# Sequence labeling (NER & POS) evaluation

This notebook contains code that reproduces Sequence Labeling mGPT experiments. Namely, this code can be used to evaluate predictions formed by *sequence_labeling_prediction.ipynb*.


# Metrics


In [None]:
#!pip install seqeval

from seqeval.metrics import f1_score, precision_score, accuracy_score, recall_score
import numpy as np
import pandas as pd
import math
import pickle
import os
import warnings
import random
from collections import Counter

warnings.filterwarnings('ignore')
pd.set_option("display.precision", 3)

In [None]:
# metrics
def calculate_scores(answers, predictions):
    langs = answers.keys()
    results = []
    for l in langs:
        results.append([l, accuracy_score(answers[l], predictions[l])])
    return results


def sequence_general_metrics_(true_label, pred_label):
    flat_true_label = []
    flat_pred_label = []
    for i in range(len(pred_label)):
        flat_true_label = flat_true_label + true_label[i]
        flat_pred_label = flat_pred_label + pred_label[i]
    tag_list = list(sorted(set(flat_true_label)))
    random_choice = [random.sample(tag_list, 1) for i in range(len(flat_true_label))]
    return [accuracy_score(flat_true_label, flat_pred_label), \
            precision_score(flat_true_label, flat_pred_label, average = 'weighted'), \
            recall_score(flat_true_label, flat_pred_label, average = 'weighted'), \
            f1_score(flat_true_label, flat_pred_label, average = 'weighted'),
            precision_score(flat_true_label, random_choice, average = 'weighted'), \
            f1_score(flat_true_label, random_choice, average = 'weighted')]

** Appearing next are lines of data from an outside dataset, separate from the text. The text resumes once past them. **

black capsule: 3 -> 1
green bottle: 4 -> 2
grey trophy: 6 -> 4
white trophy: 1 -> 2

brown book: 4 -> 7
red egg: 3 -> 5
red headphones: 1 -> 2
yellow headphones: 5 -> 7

def sequence_general_metrics(true_label, pred_label):
    random_choice = []
    flat_true_label = []
    for i in range(len(true_label)):

        for j in range(len(true_label[i])):
            if true_label[i][j] == '':
                true_label[i][j] = 'X'
        flat_true_label = flat_true_label + true_label[i]
    tag_list = list(sorted(set(flat_true_label)))
    del flat_true_label
    for i in range(len(true_label)):
        random_choice.append([random.sample(tag_list, 1)[0] for i in range(len(true_label[i]))])

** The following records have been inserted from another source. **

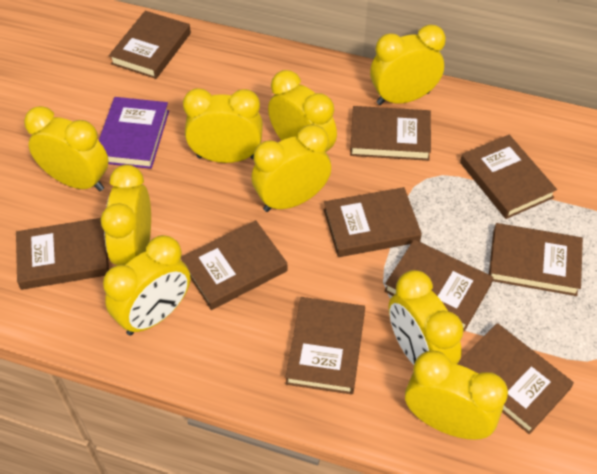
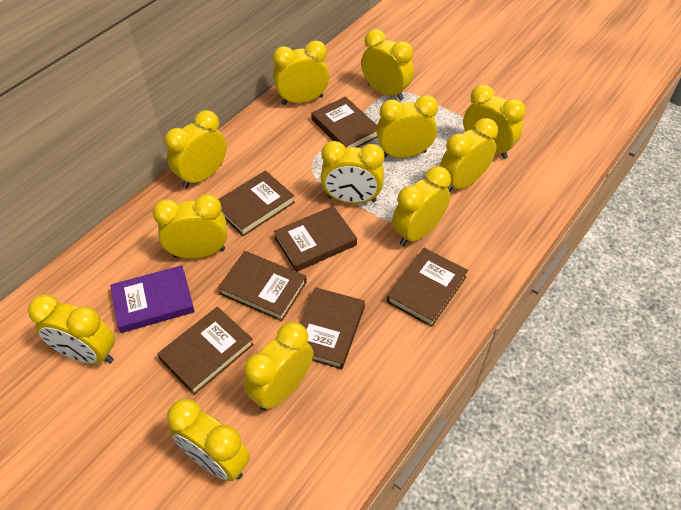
brown book: 10 -> 7
yellow clock: 9 -> 12

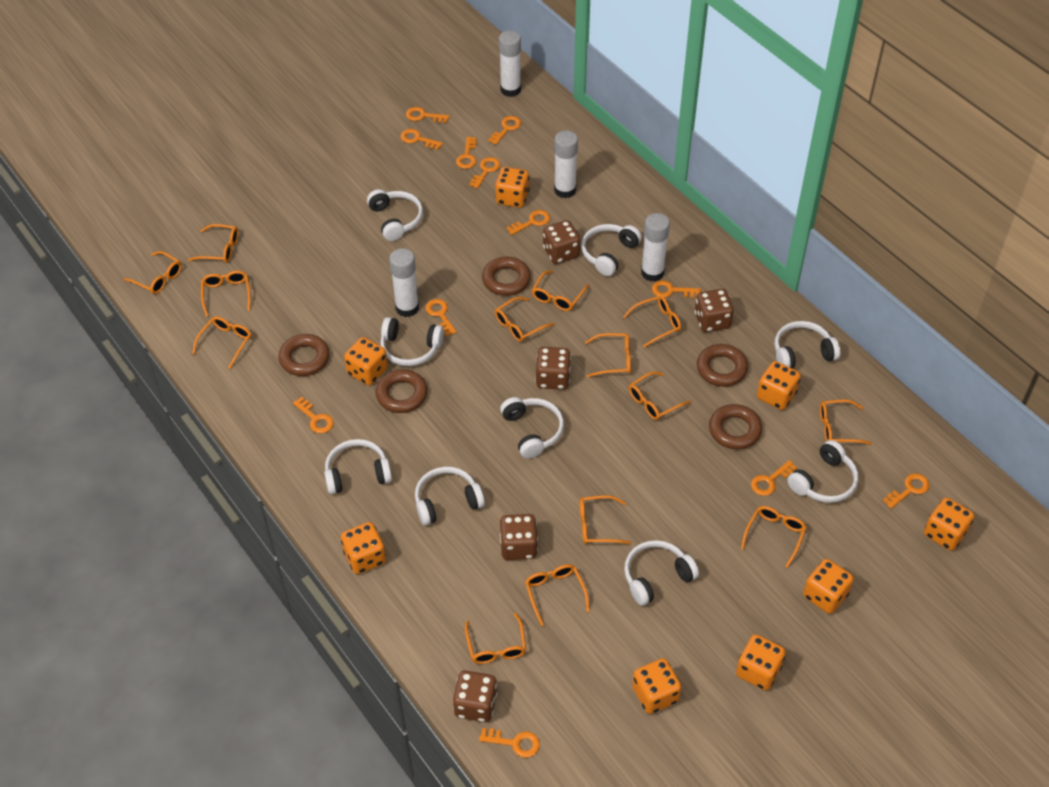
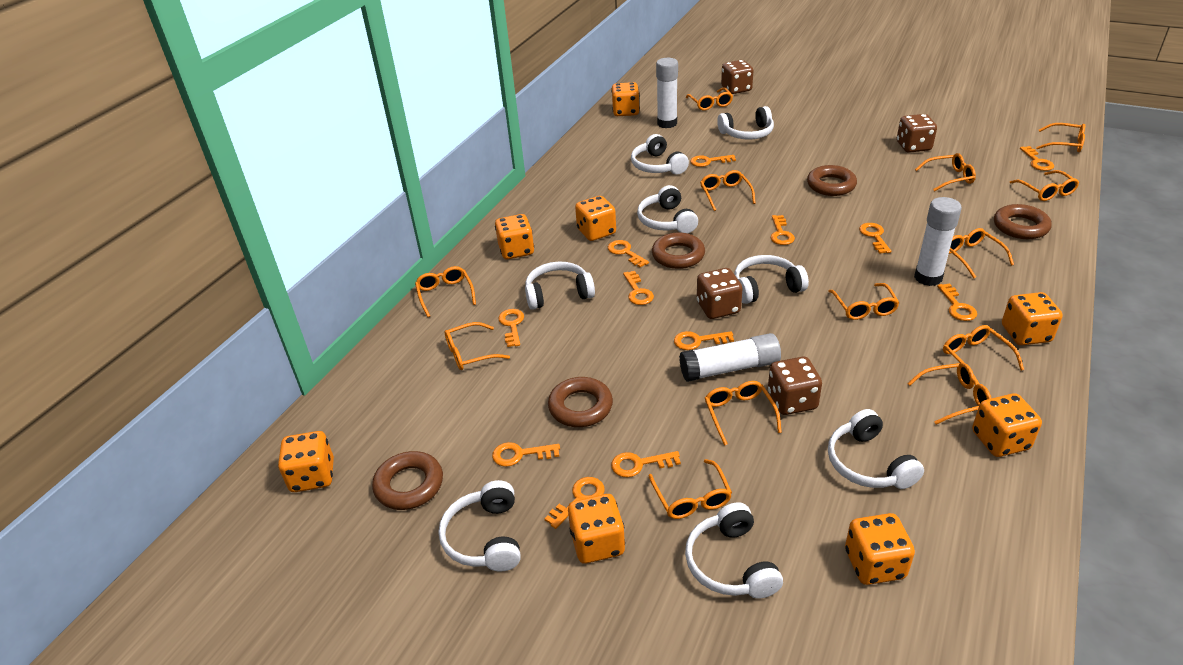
brown dice: 5 -> 4
orange glasses: 14 -> 13
white glue stick: 4 -> 3
white headphones: 9 -> 8

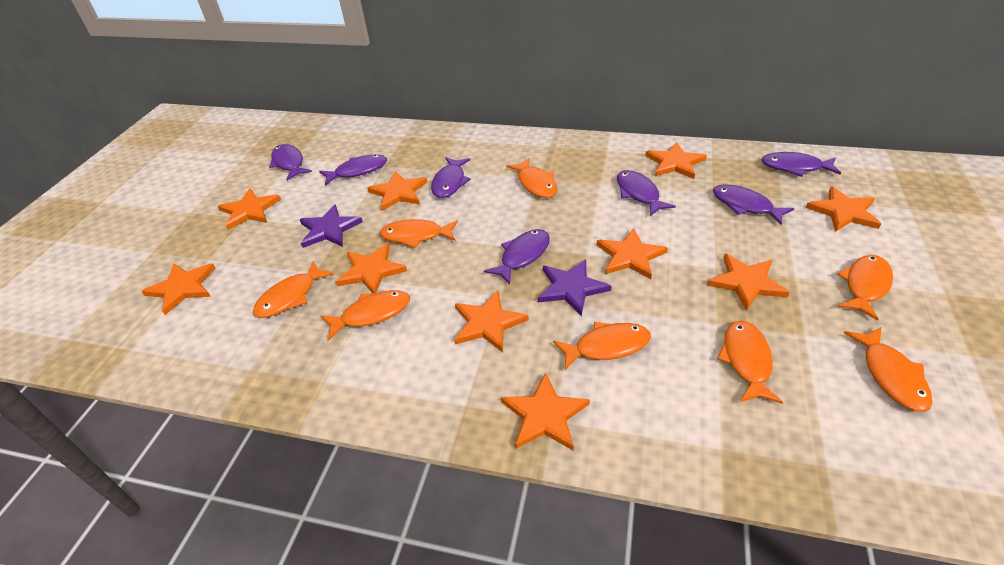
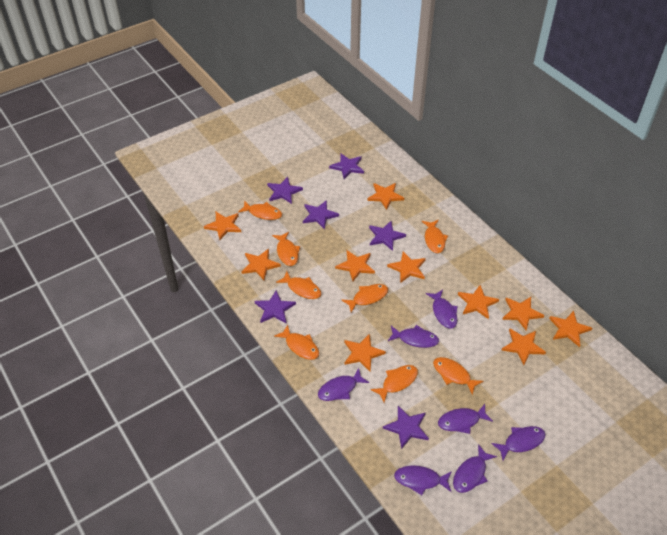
purple star: 2 -> 6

    return [accuracy_score(true_label, pred_label), \
            precision_score(true_label, pred_label), \
            recall_score(true_label, pred_label), \
            f1_score(true_label, pred_label),
            precision_score(true_label, random_choice), \
            f1_score(true_label, random_choice), \
            accuracy_score(true_label, random_choice)]

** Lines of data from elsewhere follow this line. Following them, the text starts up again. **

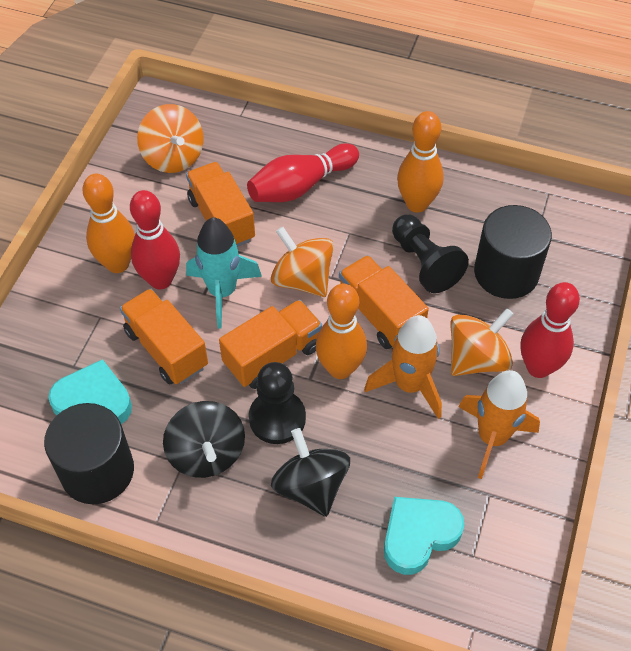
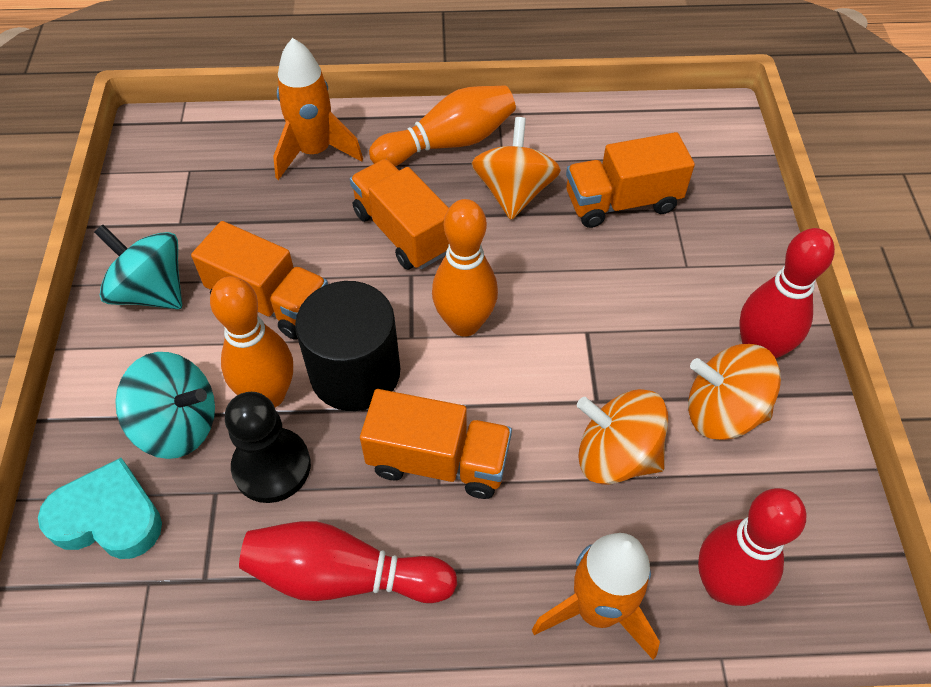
black cylinder: 2 -> 1
black pawn: 2 -> 1
black spinning top: 2 -> 0
turquoise heart: 2 -> 1
turquoise rocket: 1 -> 0
turquoise spinning top: 0 -> 2

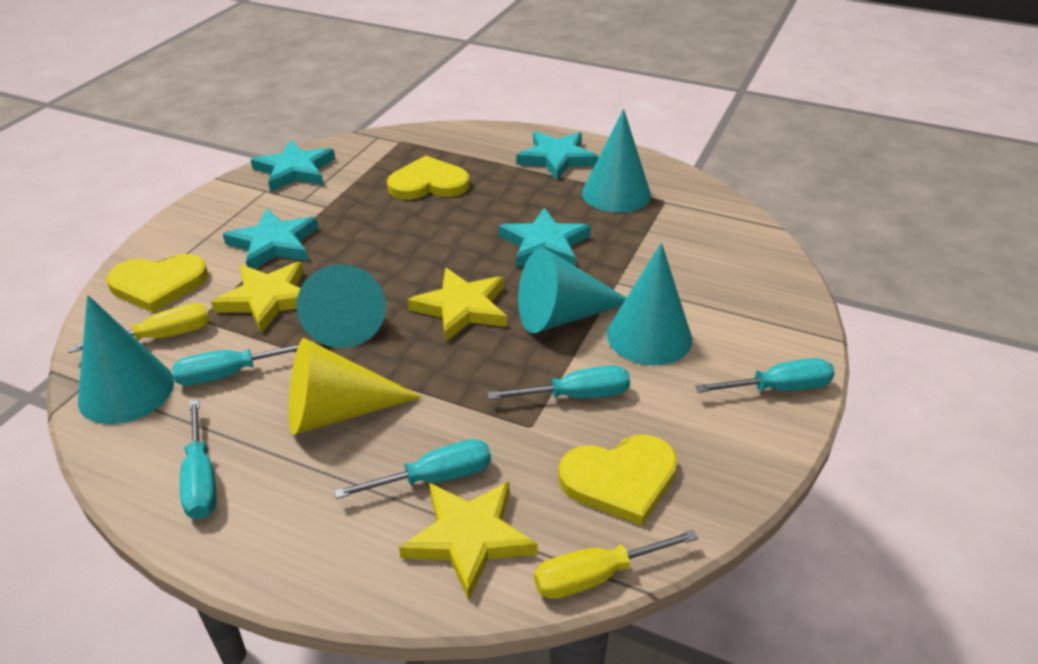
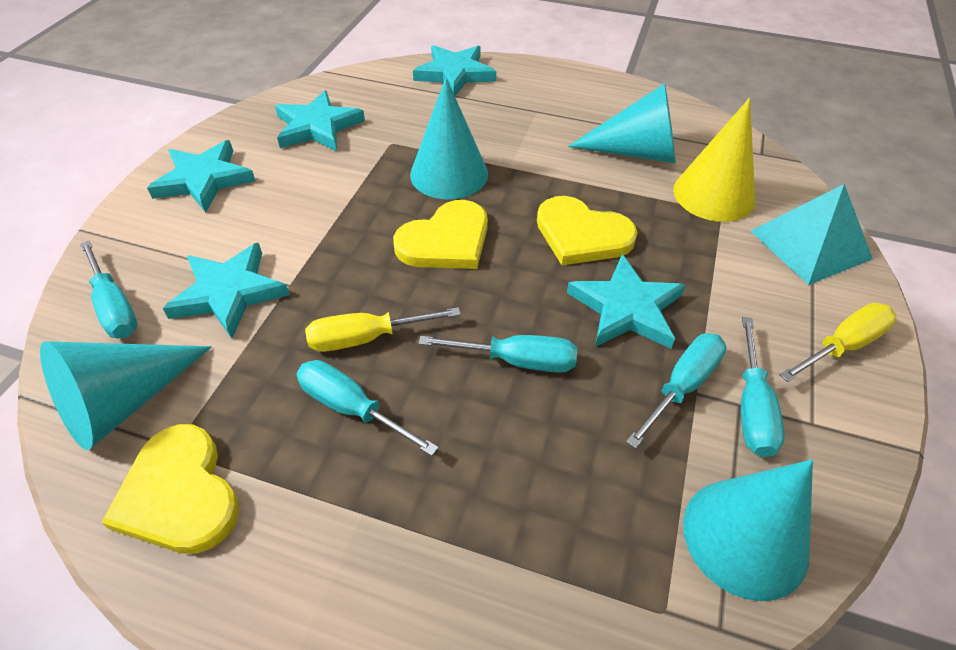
turquoise cone: 5 -> 4
turquoise pyramid: 0 -> 1
turquoise star: 4 -> 5
yellow star: 3 -> 0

def calculate_sequence_labeling_scores(answers, predictions):
    langs = answers.keys()
    results = []
    for l in langs:
            true = answers[l]
            pred = predictions[l]
            results.append([l] +  sequence_general_metrics(true, pred))
    return pd.DataFrame(results, columns = ['Language', 'Acc', 'Precision', 'Recall', 'F1', 'Random Precision', 'Random F1', 'Random accuracy'])

#text preprocessing

#regular expression for tags generated by the model (POS-tags, NER-tags)
def words_only(text, regex):
    try:
        return " ".join(regex.findall(text))
    except:
        return ""

In [None]:
def show_tag_statistics(true_label, pred_label, lang, task = 'ner'):
    if task == 'ner':
        tags = {'O', 'I-LOC', 'I-ORG', 'I-PER', 'I-MISC'}
    else:
        tags =  {'NOUN', 'SCONJ', 'AUX', 'INTJ', 'ADP', 'ADJ', 'PRON', 'DET', 'VERB', 'PUNCT', 'X', 'SYM', 'PART', 'NUM', 'ADV', 'PROPN', 'CCONJ'}

    res = []

    flat_true_label = []
    flat_pred_label = []
    for i in range(len(pred_label)):
        flat_true_label = flat_true_label + true_label[i]
        flat_pred_label = flat_pred_label + pred_label[i]

    res_dict = {}
    tag_count = Counter()
    for key in sorted(tags):
        tag_count[key] = 0
        res_dict[key] = []

    for i, tag in enumerate(flat_true_label):
        if tag in tags:
            res_dict[tag].append(flat_pred_label[i])
            tag_count[tag] += 1
    print('Language: ', lang, 'Example number: ', len(flat_true_label))
    for key in tag_count.keys():
        if len(res_dict[key]):
            print(key,'\tPerc in data:  ', round(tag_count[key]/len(flat_true_label), 3), '   Tag precision:\t', round(Counter(res_dict[key])[key]/len(res_dict[key]), 3))
    print('\n\n')
    for key in tag_count.keys():
        print('Predicted tags for ', key, '(', tag_count[key],'out of',len(flat_true_label),'):')
        if tag_count[key] > 0:
            for item in Counter(res_dict[key]).most_common(5):
                print(item[0],'\t', item[1],'\tPerc: ', round(item[1]/tag_count[key], 4))
        print('\n\n')


# 4-shot XGLUE NER

In [None]:
task_name = 'NER_clf'
num_examples = 4
res4 = pickle.load(open('./'+ task_name +'/pred_few_shot_'+ str(num_examples) +'pred.pkl','rb'))
y_true, y_pred = res4[0], res4[1]
print('Task name: ', task_name)
print('Num few-shot examples: ', num_examples)
scores_df = calculate_sequence_labeling_scores(y_true, y_pred).sort_values('Language')
scores_df

# 4-shot XGLUE POS

In [None]:
import os
task_name = 'POS_clf'
num_examples = 4
res4 = pickle.load(open('./'+ task_name +'/pred_few_shot_'+ str(num_examples) +'pred.pkl','rb'))
y_true, y_pred = res4[0], res4[1]
print('Task name: ', task_name)
print('Num few-shot examples: ', num_examples)
scores_df = calculate_sequence_labeling_scores(y_true, y_pred).sort_values('Language').reset_index(drop = True)
scores_df

# 4-shot CIS & Low resource POS evaluation


In [None]:
task_name = 'UD_POS_clf'
num_examples = 4
res4 = pickle.load(open('./'+ task_name +'/pred_few_shot_'+ str(num_examples) +'pred.pkl','rb'))
y_true, y_pred = res4[0], res4[1]
print('Task name: ', task_name)
print('Num few-shot examples: ', num_examples)
scores_df = calculate_sequence_labeling_scores(y_true, y_pred).sort_values('Language').reset_index(drop = True)
scores_df